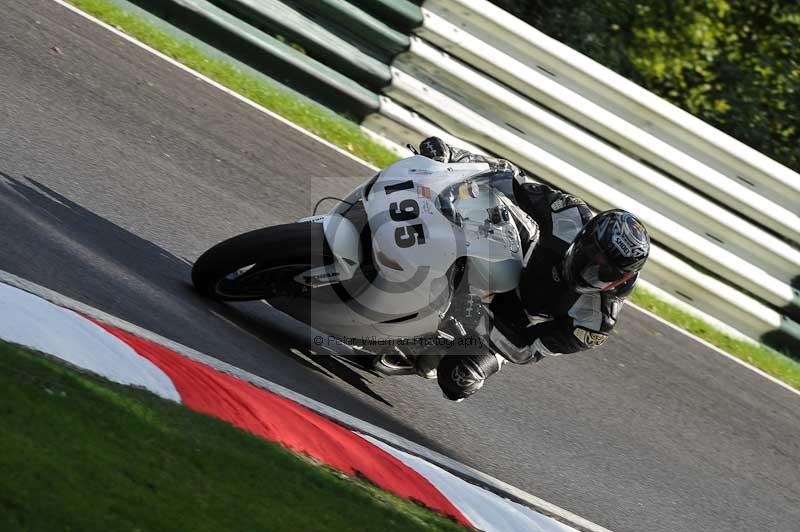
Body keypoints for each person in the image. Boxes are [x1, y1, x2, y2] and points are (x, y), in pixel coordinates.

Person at [415, 137, 650, 401]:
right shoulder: (569, 215)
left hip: (505, 324)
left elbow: (528, 350)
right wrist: (452, 156)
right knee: (474, 200)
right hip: (510, 259)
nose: (590, 272)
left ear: (621, 279)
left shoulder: (595, 323)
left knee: (459, 379)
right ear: (584, 237)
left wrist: (479, 320)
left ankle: (429, 348)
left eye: (604, 273)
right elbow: (510, 180)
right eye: (590, 257)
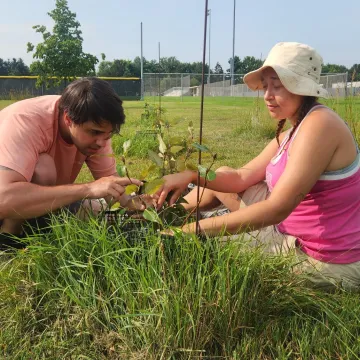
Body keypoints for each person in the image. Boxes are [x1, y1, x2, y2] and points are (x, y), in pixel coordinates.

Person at [156, 42, 360, 289]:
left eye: (278, 85)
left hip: (321, 255)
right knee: (222, 175)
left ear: (302, 88)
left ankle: (175, 228)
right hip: (290, 226)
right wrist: (191, 175)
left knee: (211, 247)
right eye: (265, 86)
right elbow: (242, 177)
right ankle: (162, 215)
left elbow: (277, 209)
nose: (267, 95)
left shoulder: (320, 124)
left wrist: (194, 230)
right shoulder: (295, 129)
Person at [0, 77, 143, 248]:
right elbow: (4, 199)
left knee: (97, 211)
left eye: (108, 135)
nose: (101, 143)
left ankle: (36, 227)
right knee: (43, 168)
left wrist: (132, 203)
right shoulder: (26, 120)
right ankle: (9, 237)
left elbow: (110, 183)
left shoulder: (96, 132)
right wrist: (88, 189)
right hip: (7, 200)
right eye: (94, 132)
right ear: (68, 119)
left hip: (34, 199)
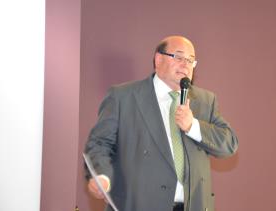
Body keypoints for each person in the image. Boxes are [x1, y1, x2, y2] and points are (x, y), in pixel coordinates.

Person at [84, 35, 238, 211]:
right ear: (158, 59)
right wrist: (102, 175)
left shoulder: (204, 101)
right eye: (179, 57)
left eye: (191, 60)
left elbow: (230, 143)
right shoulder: (123, 97)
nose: (185, 64)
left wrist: (193, 126)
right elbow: (100, 143)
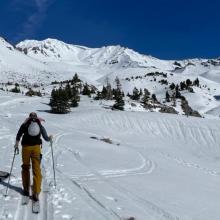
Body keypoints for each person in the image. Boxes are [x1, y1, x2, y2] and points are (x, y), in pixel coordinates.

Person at [14, 112, 52, 201]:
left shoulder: (25, 124)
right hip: (36, 148)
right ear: (36, 117)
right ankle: (36, 192)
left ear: (29, 117)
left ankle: (26, 189)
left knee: (25, 167)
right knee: (36, 169)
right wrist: (50, 138)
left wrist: (16, 144)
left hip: (26, 148)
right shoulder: (39, 125)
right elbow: (46, 138)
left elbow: (19, 135)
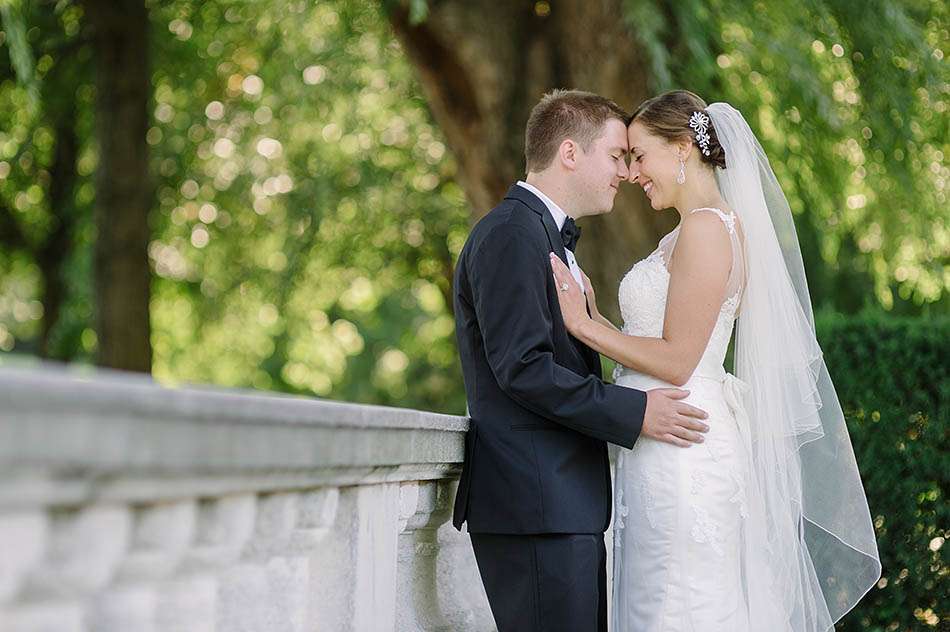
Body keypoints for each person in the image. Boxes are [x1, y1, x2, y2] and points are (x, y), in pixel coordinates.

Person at [550, 90, 881, 631]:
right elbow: (660, 343)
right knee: (657, 596)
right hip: (662, 435)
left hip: (683, 437)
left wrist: (584, 327)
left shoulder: (707, 228)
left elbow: (679, 359)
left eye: (639, 155)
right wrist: (597, 318)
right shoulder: (690, 229)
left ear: (682, 148)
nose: (633, 172)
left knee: (680, 602)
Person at [451, 89, 711, 632]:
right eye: (618, 156)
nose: (625, 172)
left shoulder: (543, 235)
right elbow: (523, 368)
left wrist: (593, 328)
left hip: (559, 504)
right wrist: (635, 413)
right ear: (570, 153)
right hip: (534, 505)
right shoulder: (510, 234)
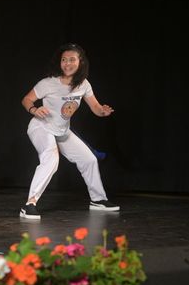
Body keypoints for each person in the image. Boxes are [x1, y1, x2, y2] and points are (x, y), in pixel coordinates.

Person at [19, 43, 119, 219]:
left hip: (62, 131)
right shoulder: (48, 83)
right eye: (64, 60)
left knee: (88, 159)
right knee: (51, 159)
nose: (67, 64)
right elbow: (26, 99)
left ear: (80, 62)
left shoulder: (84, 84)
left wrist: (102, 111)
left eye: (72, 60)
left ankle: (98, 200)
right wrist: (34, 110)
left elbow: (95, 107)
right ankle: (30, 204)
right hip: (41, 127)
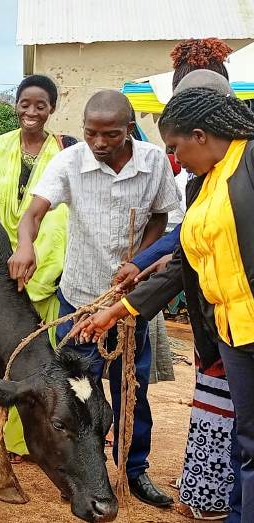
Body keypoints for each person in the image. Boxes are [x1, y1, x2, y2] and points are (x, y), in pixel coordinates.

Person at [76, 87, 254, 522]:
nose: (174, 159)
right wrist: (118, 311)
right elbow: (183, 264)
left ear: (199, 135)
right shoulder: (203, 183)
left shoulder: (250, 164)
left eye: (175, 148)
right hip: (232, 333)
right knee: (247, 441)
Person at [9, 90, 179, 508]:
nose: (100, 143)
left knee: (129, 390)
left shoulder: (154, 162)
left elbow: (165, 216)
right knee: (75, 395)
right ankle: (87, 468)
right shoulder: (70, 161)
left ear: (129, 129)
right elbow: (33, 214)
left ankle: (135, 469)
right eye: (91, 133)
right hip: (78, 303)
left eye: (111, 135)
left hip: (129, 304)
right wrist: (24, 245)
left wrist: (142, 260)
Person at [0, 74, 76, 461]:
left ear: (51, 109)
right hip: (1, 269)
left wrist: (39, 262)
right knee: (9, 362)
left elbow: (59, 218)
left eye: (41, 105)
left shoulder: (64, 154)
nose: (31, 112)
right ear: (15, 105)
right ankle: (13, 443)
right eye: (25, 103)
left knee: (43, 362)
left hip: (45, 270)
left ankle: (45, 439)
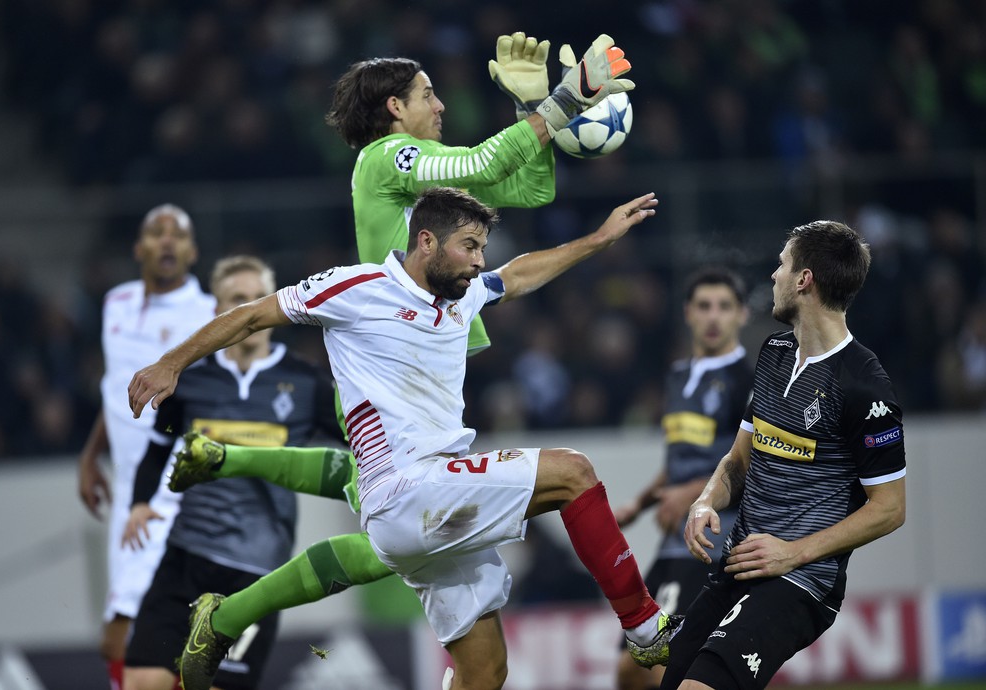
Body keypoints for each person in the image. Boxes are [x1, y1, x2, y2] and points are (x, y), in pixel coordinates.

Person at [128, 187, 677, 690]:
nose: (479, 260)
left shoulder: (462, 296)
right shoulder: (357, 288)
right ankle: (645, 627)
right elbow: (252, 316)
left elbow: (519, 274)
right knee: (573, 471)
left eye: (483, 247)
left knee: (485, 673)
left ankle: (221, 619)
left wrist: (599, 239)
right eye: (469, 246)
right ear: (426, 241)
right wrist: (170, 364)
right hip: (405, 491)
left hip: (438, 506)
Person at [660, 221, 907, 690]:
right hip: (738, 564)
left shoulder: (863, 387)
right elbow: (739, 459)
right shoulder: (773, 353)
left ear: (804, 280)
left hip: (800, 583)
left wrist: (791, 554)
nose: (773, 276)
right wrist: (706, 500)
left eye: (781, 265)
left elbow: (890, 509)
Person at [326, 31, 631, 355]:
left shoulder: (434, 180)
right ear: (396, 106)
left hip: (428, 352)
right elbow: (483, 163)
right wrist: (562, 106)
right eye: (427, 96)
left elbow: (533, 190)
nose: (440, 106)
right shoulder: (384, 158)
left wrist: (531, 109)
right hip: (393, 354)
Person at [120, 255, 346, 690]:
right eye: (235, 300)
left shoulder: (308, 383)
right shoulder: (188, 380)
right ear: (216, 312)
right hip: (187, 555)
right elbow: (158, 447)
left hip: (256, 571)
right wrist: (139, 503)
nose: (246, 309)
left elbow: (358, 439)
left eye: (255, 299)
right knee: (142, 680)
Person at [77, 204, 216, 689]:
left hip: (175, 489)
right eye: (156, 233)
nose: (166, 241)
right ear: (138, 248)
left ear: (192, 251)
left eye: (178, 234)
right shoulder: (115, 303)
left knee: (128, 636)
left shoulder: (208, 315)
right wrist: (92, 454)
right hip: (130, 493)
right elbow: (117, 387)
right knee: (140, 640)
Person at [613, 267, 752, 690]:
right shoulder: (677, 375)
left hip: (710, 542)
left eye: (724, 307)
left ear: (741, 316)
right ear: (689, 313)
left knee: (659, 668)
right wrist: (639, 505)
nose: (714, 317)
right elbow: (677, 463)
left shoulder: (748, 380)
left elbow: (749, 463)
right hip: (673, 540)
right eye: (705, 306)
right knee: (629, 669)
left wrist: (691, 495)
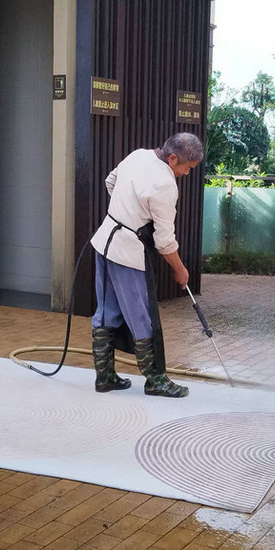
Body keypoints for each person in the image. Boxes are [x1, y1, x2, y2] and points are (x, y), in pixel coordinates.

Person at [89, 132, 203, 398]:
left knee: (106, 311)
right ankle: (155, 380)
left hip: (104, 244)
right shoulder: (165, 184)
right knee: (141, 317)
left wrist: (126, 211)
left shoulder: (138, 155)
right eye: (187, 167)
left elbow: (110, 181)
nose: (186, 173)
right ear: (173, 158)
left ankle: (104, 378)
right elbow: (165, 241)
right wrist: (181, 270)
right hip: (128, 254)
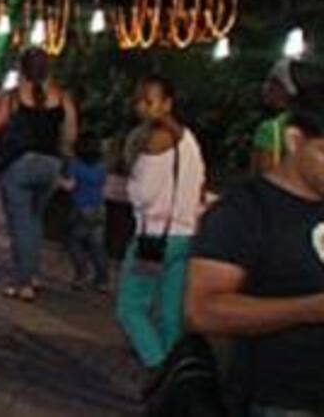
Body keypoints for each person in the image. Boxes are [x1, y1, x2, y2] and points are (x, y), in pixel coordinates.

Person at [185, 102, 324, 416]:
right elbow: (203, 310)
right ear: (294, 140)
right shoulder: (243, 212)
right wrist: (310, 309)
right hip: (281, 399)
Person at [115, 76, 206, 371]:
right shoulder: (189, 139)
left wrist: (131, 180)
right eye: (139, 100)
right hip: (185, 236)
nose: (142, 107)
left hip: (153, 240)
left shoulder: (155, 140)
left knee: (131, 308)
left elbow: (142, 195)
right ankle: (178, 375)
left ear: (167, 103)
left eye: (149, 101)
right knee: (170, 314)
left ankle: (161, 369)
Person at [0, 47, 78, 301]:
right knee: (35, 220)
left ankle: (23, 281)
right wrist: (66, 165)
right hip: (50, 165)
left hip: (19, 164)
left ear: (22, 69)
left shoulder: (12, 98)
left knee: (20, 223)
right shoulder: (62, 97)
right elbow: (69, 136)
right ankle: (32, 272)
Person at [58, 129, 110, 293]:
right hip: (99, 208)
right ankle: (102, 278)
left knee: (74, 242)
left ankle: (81, 273)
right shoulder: (101, 166)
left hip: (81, 208)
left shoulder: (75, 165)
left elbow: (70, 185)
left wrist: (58, 180)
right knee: (97, 245)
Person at [251, 58, 299, 175]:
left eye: (273, 82)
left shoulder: (270, 129)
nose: (266, 87)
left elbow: (261, 175)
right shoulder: (314, 124)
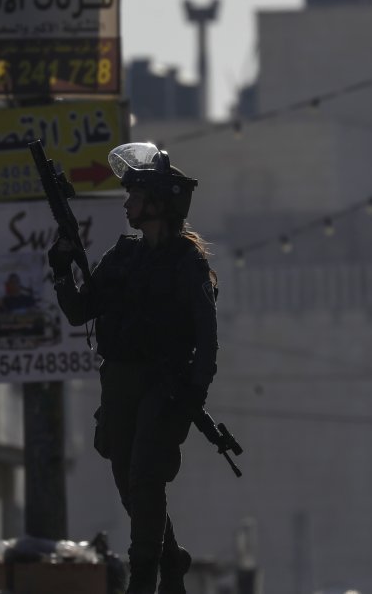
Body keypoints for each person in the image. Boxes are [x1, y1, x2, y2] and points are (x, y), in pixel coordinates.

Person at [48, 142, 218, 594]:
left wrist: (191, 395)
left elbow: (207, 340)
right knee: (129, 481)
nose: (128, 204)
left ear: (158, 204)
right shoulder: (123, 256)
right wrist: (61, 268)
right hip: (120, 383)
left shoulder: (188, 264)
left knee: (146, 474)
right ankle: (170, 558)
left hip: (165, 386)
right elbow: (80, 311)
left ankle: (143, 577)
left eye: (136, 196)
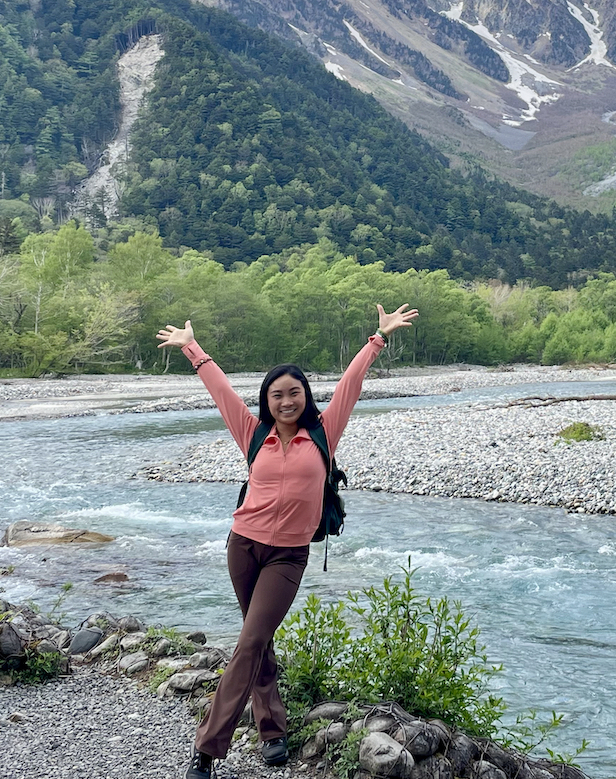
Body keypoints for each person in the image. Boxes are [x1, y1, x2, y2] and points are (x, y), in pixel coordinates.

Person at [156, 304, 419, 779]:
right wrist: (191, 347)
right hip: (243, 546)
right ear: (266, 400)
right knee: (257, 642)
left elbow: (351, 385)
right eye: (277, 395)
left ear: (306, 396)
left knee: (251, 639)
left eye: (294, 393)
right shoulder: (253, 433)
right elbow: (219, 391)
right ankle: (272, 731)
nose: (286, 401)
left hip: (288, 555)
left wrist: (377, 338)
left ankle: (207, 751)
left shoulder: (323, 434)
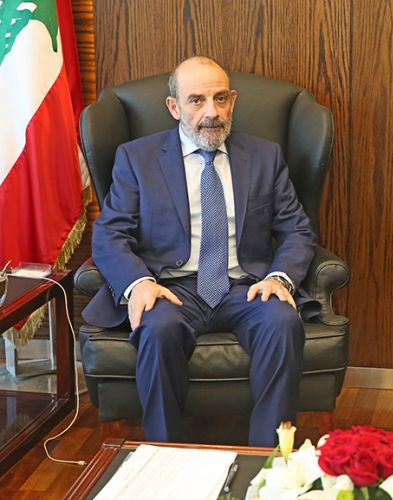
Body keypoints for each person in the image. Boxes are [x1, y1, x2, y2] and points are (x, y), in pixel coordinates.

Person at [83, 56, 318, 446]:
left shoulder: (265, 156)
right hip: (170, 288)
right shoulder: (138, 158)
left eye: (220, 98)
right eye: (196, 100)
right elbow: (110, 234)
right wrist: (139, 284)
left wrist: (279, 278)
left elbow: (296, 230)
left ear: (233, 101)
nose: (212, 112)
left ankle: (268, 461)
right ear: (174, 107)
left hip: (245, 288)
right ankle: (166, 456)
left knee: (282, 322)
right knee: (157, 328)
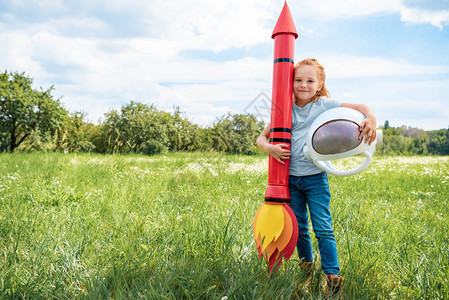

Requirement:
Give back precisely the lines above that start at the line containing "right elbow: (4, 199)" and end at the line containing "left hip: (34, 199)", inclusive. No other lines belong in the output.

Task solution:
right elbow: (4, 199)
left knee: (97, 211)
left eye: (108, 135)
nose: (101, 143)
left ankle: (36, 227)
right knee: (43, 168)
left wrist: (132, 203)
right shoulder: (26, 120)
right ankle: (9, 237)
left elbow: (110, 183)
left shoulder: (96, 132)
right wrist: (88, 189)
right hip: (7, 200)
right eye: (94, 132)
right ear: (68, 119)
left hip: (34, 199)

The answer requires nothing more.